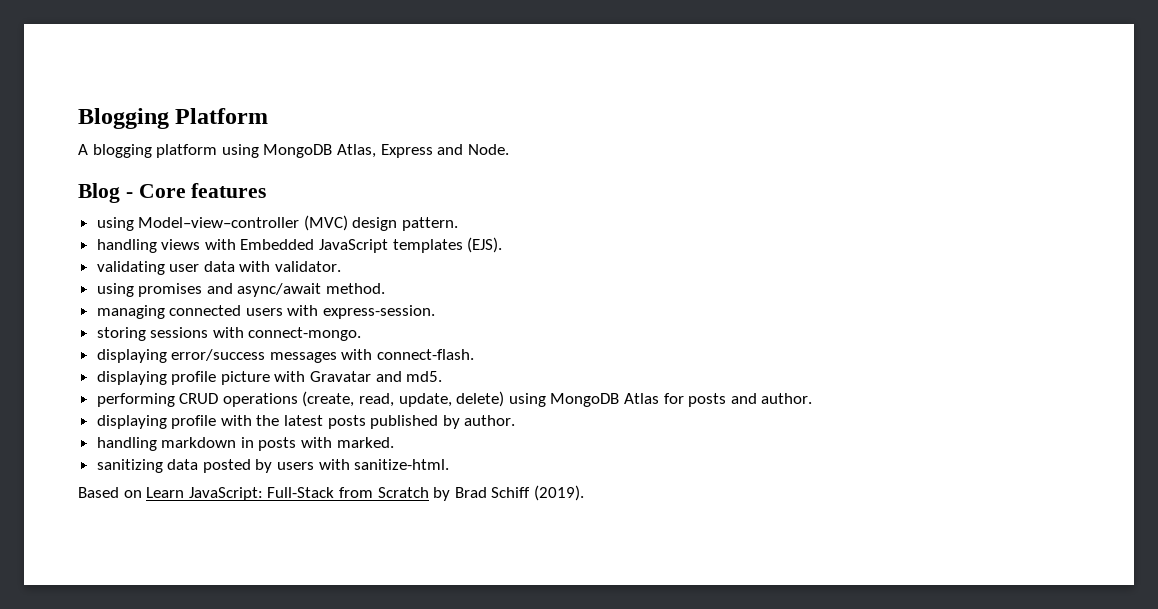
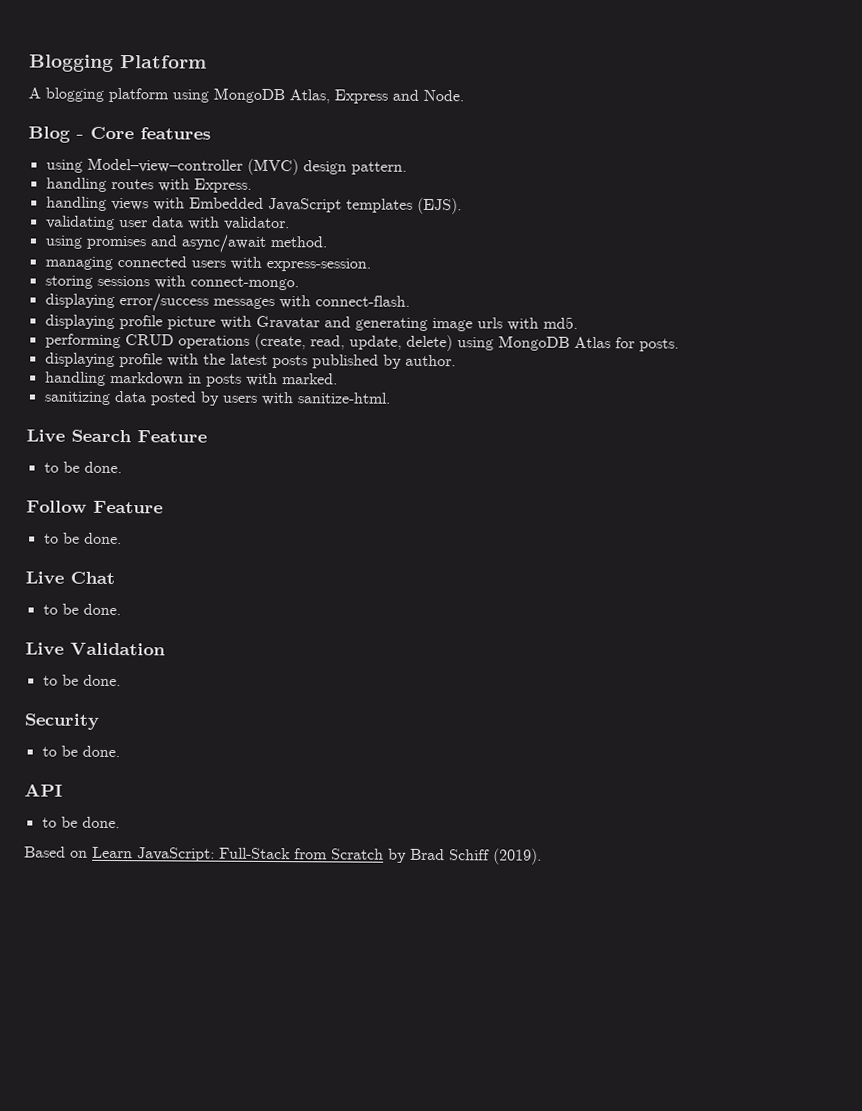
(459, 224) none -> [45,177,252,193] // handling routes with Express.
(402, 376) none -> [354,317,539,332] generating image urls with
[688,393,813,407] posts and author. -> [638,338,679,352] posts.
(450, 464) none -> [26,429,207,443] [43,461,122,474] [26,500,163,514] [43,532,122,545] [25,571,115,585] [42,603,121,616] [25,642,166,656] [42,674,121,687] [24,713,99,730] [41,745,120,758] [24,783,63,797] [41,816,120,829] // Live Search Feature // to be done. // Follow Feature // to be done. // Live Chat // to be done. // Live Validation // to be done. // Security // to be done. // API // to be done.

:::::

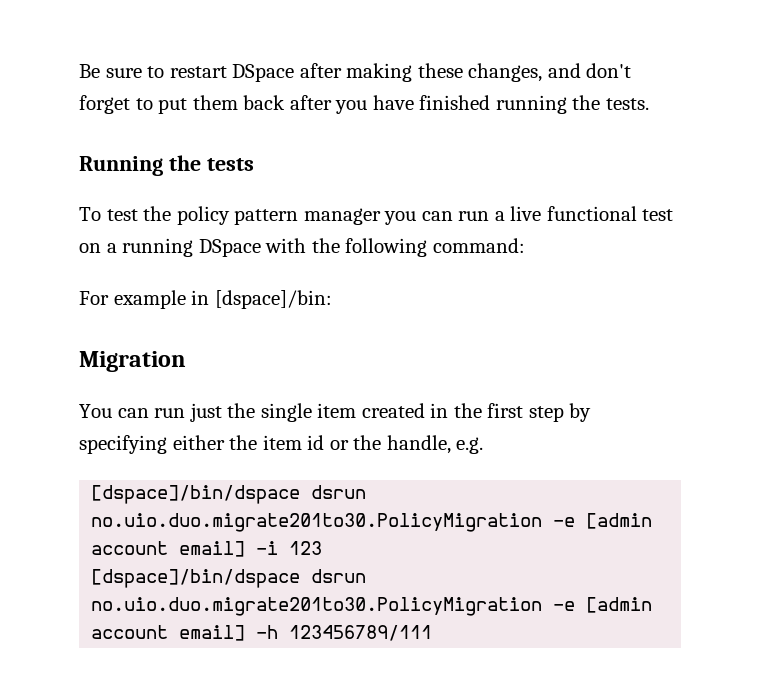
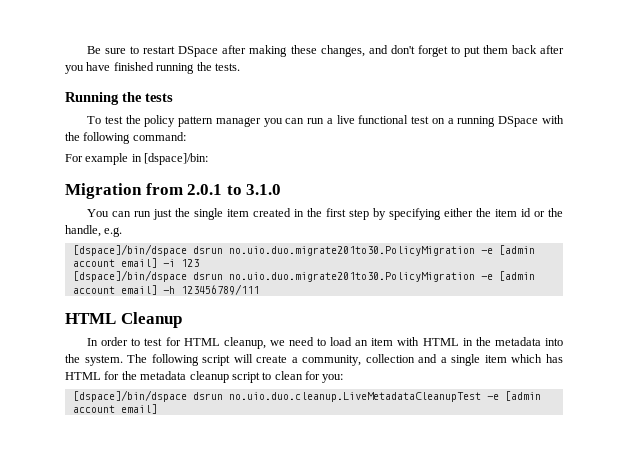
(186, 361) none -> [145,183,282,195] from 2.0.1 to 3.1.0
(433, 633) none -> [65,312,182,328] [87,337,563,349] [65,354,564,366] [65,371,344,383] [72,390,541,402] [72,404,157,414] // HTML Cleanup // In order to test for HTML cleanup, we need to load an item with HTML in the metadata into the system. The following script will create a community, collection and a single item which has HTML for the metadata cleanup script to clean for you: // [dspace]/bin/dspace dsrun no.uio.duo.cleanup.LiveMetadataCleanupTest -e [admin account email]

:::::

◆ **What you will do**: All lines above from the line with "(186, 361) none" through the line with "(433, 633) none", both included, are to be set down exactly, with nothing else.

◆ **Task answer**:
(186, 361) none -> [145,183,282,195] from 2.0.1 to 3.1.0
(433, 633) none -> [65,312,182,328] [87,337,563,349] [65,354,564,366] [65,371,344,383] [72,390,541,402] [72,404,157,414] // HTML Cleanup // In order to test for HTML cleanup, we need to load an item with HTML in the metadata into the system. The following script will create a community, collection and a single item which has HTML for the metadata cleanup script to clean for you: // [dspace]/bin/dspace dsrun no.uio.duo.cleanup.LiveMetadataCleanupTest -e [admin account email]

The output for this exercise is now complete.